In knowing this, it’s obvious how important it is to work keywords with which you want yourself or your company to be associated into your URLs. That way, when people run keyword searches in Twitter, your material will show up in their results. From a sourcing and/or employment branding standpoint, sticking keywords into your website URLs is a simple (and free) way to get your message distributed more widely.
Happy sourcing!
Keywords into URL is a very good idea and when our business goes live in a couple of weeks I will remember that.

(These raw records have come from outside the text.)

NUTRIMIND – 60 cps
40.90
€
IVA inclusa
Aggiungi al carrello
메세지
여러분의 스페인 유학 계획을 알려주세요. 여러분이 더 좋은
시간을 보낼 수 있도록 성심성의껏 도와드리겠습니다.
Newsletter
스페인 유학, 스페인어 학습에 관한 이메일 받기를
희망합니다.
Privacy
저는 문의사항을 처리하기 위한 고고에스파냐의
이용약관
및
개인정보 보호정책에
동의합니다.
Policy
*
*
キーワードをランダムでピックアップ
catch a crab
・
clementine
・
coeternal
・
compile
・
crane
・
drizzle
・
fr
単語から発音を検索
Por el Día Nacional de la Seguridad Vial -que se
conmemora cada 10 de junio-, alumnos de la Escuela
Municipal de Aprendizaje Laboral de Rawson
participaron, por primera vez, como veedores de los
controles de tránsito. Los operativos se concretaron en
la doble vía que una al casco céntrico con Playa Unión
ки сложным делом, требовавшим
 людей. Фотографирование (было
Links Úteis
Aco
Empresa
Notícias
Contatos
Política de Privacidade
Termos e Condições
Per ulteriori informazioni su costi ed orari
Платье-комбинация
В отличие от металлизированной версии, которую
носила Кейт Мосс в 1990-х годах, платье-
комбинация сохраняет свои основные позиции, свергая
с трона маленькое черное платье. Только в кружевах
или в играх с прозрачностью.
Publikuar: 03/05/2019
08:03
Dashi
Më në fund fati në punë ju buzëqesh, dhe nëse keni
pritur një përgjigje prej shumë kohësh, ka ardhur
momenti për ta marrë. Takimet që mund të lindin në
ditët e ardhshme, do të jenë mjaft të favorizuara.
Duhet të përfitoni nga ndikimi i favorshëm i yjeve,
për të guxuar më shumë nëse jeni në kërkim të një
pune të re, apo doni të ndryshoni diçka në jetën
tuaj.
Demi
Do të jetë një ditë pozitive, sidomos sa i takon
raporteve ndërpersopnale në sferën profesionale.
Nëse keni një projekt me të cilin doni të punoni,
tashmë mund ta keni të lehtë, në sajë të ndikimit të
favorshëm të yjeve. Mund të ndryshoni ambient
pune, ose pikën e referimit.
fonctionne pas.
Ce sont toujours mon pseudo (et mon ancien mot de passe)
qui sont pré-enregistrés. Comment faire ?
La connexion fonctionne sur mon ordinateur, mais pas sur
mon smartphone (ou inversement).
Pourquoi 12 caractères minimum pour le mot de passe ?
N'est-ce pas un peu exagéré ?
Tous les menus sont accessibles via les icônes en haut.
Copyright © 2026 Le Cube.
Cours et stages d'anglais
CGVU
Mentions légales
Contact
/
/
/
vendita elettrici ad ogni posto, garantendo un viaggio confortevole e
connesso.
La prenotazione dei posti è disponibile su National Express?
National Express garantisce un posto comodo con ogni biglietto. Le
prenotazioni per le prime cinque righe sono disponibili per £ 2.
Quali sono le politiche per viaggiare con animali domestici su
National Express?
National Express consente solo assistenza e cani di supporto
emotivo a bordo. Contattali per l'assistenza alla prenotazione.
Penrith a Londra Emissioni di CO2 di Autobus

It’s a shame, though, in a more “cosmic” sense that we have to do these things, that we have to compete on who is better at imbedding keywords than who is actually just better. Anyway, I think there is a way or are ways to identify the real quality of people, and select on something more meaningful than keywords. It’s what occupies my time.
Good tip Amybeth,
If you blog using WordPress, you can configure the urls of your posts by checking the appropriate Permalinks option. I think that what Glen (the post you highlighted) did.
Keep up the great work.
Best wishes
Hung
It’s good SEO and great for the reasons you’ve highlighted here.
I’ve been rethinking my own permalinks strategy. I’ve gone from the initial p=XXX setting when I first set up my blogs to /%postname%/ after the domain name. With the end of the year approaching, I’m considering going back to /%YYYY%/%MM%/%postname%/ so that I can filter posts by year when I look at my analytics.
Thankfully I have the Redirection plug-in, which will help with some of this.